Have fun gaming hope to see you in a thread somewhere soon.

HM


----------



## renau1g (Jul 24, 2010)

I've got the Serpent's Skull on order, although up here in Canuckistan, it takes around 3-ish weeks to arrive  

I love Dragonlance also (my introduction to the D&D worlds was the Dragons of X trilogy), but yet I hate those modules with a passion...weird right? A bit too railroad-y for my taste.


----------



## crazy_monkey1956 (Jul 24, 2010)

I wouldn't mind going through the Dragonlance modules with either 2nd edition or 3.5.  I'd even enjoy using the pregen characters.    Sign me up for Tanis or maybe even Sturm.


----------



## possum (Jul 24, 2010)

I'd definately find some time in my schedule to do a second edition Dragonlance.  Like CM, I'm even up for using the premades as well.


----------



## Fenris (Jul 24, 2010)

It's great that you figured out that you like DMing so much and are throwing yourself into it. It is DM's like you that keep this such an active community, so thank you.

You have a lot of interesting games coming up, I will be sure to keep an eye out for them.


----------



## Herobizkit (Jul 24, 2010)

If there's pirates and swashbuckling, sign me up for the Serpent's Skull.


----------



## Songdragon (Jul 24, 2010)

Heya HM... I would be up for pretty much anything Pathfinder. Love the system. And with summer upon us everything has slowed considerably. So the Serpent Skull and the WotBS (read up on it for another game and sounded cool).


----------



## HolyMan (Jul 25, 2010)

No railroading in my games as long as you play in character. The first time I played the DL series Goldmoon died fighting the dragon and Riverwind rushed in picked up the staff and killed it. So he ended up a Ranger 5/Cleric 1 in the game. So I hope you will give it a try if you find the time. I will need about 10-12 players.

Items stored from a collection:
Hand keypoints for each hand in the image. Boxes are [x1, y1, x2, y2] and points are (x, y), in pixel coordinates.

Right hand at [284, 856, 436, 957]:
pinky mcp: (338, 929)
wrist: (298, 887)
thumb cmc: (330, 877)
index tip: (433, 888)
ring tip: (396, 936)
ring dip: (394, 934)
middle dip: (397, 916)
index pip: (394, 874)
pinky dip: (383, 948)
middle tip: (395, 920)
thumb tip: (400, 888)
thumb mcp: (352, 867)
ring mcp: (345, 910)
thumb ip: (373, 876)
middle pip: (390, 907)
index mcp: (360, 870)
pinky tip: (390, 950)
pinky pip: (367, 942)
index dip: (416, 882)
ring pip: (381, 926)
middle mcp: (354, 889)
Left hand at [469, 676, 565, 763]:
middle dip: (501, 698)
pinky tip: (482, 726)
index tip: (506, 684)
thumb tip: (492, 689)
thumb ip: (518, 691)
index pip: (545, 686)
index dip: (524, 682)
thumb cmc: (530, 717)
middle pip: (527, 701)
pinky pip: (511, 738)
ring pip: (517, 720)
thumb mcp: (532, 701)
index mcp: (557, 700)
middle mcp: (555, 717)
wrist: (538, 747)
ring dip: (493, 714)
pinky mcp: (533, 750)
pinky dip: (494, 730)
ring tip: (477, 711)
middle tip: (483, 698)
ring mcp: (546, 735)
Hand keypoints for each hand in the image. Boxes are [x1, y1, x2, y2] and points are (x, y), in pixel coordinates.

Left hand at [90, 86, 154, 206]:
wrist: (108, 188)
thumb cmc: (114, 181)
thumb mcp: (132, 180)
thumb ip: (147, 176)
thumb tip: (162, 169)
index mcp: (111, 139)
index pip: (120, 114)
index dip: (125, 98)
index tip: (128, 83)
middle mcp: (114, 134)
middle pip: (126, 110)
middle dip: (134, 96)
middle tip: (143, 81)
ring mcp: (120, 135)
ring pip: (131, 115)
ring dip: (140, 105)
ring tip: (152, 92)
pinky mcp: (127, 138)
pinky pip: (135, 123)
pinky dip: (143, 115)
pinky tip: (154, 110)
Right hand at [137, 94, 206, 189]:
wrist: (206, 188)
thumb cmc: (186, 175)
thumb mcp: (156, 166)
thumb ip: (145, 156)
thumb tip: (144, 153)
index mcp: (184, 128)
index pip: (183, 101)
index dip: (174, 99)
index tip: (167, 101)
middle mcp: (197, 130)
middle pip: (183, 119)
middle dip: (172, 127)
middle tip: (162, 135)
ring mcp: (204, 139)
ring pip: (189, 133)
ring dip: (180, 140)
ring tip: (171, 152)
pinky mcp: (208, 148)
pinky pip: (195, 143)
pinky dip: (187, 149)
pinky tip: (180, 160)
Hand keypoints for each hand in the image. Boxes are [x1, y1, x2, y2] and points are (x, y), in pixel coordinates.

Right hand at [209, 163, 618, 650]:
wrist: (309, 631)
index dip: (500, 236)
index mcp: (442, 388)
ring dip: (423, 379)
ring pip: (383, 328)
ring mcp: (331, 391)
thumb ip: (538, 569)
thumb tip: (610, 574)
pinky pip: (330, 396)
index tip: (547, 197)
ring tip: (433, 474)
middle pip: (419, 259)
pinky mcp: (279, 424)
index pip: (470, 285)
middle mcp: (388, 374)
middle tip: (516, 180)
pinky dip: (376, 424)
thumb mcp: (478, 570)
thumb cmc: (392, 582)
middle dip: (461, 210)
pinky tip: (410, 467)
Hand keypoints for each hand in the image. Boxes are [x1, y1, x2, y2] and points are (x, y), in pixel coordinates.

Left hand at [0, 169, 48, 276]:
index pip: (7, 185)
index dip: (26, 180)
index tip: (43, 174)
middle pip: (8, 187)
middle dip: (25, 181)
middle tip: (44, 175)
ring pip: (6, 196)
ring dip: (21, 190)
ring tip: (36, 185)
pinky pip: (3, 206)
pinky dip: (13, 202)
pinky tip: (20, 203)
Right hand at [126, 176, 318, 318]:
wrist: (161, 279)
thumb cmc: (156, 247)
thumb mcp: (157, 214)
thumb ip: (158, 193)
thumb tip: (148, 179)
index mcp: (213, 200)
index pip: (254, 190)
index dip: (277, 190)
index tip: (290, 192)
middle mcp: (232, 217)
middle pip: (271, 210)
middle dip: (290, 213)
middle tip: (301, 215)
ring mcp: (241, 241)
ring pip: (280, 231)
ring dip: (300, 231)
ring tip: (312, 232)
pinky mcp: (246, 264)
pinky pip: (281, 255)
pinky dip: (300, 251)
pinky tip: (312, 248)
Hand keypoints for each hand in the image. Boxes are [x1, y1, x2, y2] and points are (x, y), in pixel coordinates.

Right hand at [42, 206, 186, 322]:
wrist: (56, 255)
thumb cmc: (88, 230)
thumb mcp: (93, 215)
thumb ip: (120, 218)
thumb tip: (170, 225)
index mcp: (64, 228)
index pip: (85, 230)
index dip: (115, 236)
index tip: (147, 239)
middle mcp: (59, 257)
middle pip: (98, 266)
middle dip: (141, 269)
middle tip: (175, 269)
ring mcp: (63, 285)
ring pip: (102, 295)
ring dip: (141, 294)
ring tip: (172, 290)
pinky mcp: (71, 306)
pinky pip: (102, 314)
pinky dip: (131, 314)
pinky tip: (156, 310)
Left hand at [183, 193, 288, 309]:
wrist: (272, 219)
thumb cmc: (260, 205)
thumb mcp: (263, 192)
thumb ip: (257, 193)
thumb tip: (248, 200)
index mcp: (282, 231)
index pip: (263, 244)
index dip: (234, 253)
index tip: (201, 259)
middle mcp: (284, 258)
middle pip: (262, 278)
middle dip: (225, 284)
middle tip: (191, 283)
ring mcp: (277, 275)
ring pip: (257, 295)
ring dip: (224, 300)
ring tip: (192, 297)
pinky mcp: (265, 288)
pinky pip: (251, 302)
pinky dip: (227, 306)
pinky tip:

◆ PROBLEMS AND TASKS:
1. Repeat the passage of the tabletop gaming forum thread from "It's great that" to "the Serpent's Skull.".
2. Write what comes next in the tabletop gaming forum thread, starting after its final sentence.

◆ ANSWERS TO THIS EXERCISE:
1.
It's great that you figured out that you like DMing so much and are throwing yourself into it. It is DM's like you that keep this such an active community, so thank you.

You have a lot of interesting games coming up, I will be sure to keep an eye out for them.


----------



## Herobizkit (Jul 24, 2010)

If there's pirates and swashbuckling, sign me up for the Serpent's Skull.

2.
And two votes for 2e hmmm... it would be alot less converting for sure so will have to see on that one. And will use per-gens to start don't know what will happen after, as we had a Irda cleric/magic-user take over after Gilthanas and Elistan both went seperate ways from the main group in module 8.

Thanks Fenris I hope you will join one of the games, there maybe others but will be starting the easiest first as I see about the rest.

HB I goofed about the Serpent's Skull AP I can't DM that as I am going to be playing in it. My character is already made and we have been running a short pre-adventure as we wait for it. But I didn't know that Serpent's Skull was the AP the DM was talking about?? 

Swashbuckling and Pirates I could do for some of that me self. I think I may start something. Where there will be uncharted islands, sea monsters, and ship to ship combat. I will look for something or make it up on the fly. But be ready for it none the less and will use the PF system also.

thanks for the responds everyone and look forward to some fun in the near future.

HM


----------



## Fenris (Jul 25, 2010)

HolyMan said:


> Thanks Fenris I hope you will join one of the games, there maybe others but will be starting the easiest first as I see about the rest.
> 
> HB I goofed about the Serpent's Skull AP I can't DM that as I am going to be playing in it. My character is already made and we have been running a short pre-adventure as we wait for it. But I didn't know that Serpent's Skull was the AP the DM was talking about??
> 
> ...




Ha! And here I was hoping to play in Serpent's Skull before I planned on running it as well 

But if you do run a Swashbuckling and Pirates game I would be interested. And I know another poster on the boards, Queenie, loves pirate games and would love to play in one as well I am sure.


----------



## HolyMan (Jul 25, 2010)

Then I say GAME ON!! 

That would give us three And I will PM you and HB by the end of next week with an OOC link to start a little discussion. And will see who else we can get to "Come aboard!"

HM


----------



## ghostcat (Jul 25, 2010)

Another vote for DL and 2e. Now where did I put my 2e books?


----------



## perrinmiller (Jul 25, 2010)

HolyMan said:


> Then I say GAME ON!!
> 
> That would give us three And I will PM you and HB by the end of next week with an OOC link to start a little discussion. And will see who else we can get to "Come aboard!"



Count me in!  I can make a 4th.

Also I am interested in that higher level 3.5Ed Mini-campaign,  City of the Spider Queen.

-PM*
*


----------



## Myth and Legend (Jul 28, 2010)

On for only a second. Count me in for the Wheel of Time (I wanted to run that as well remember?). I have a PDF that can help you greatly with the rules.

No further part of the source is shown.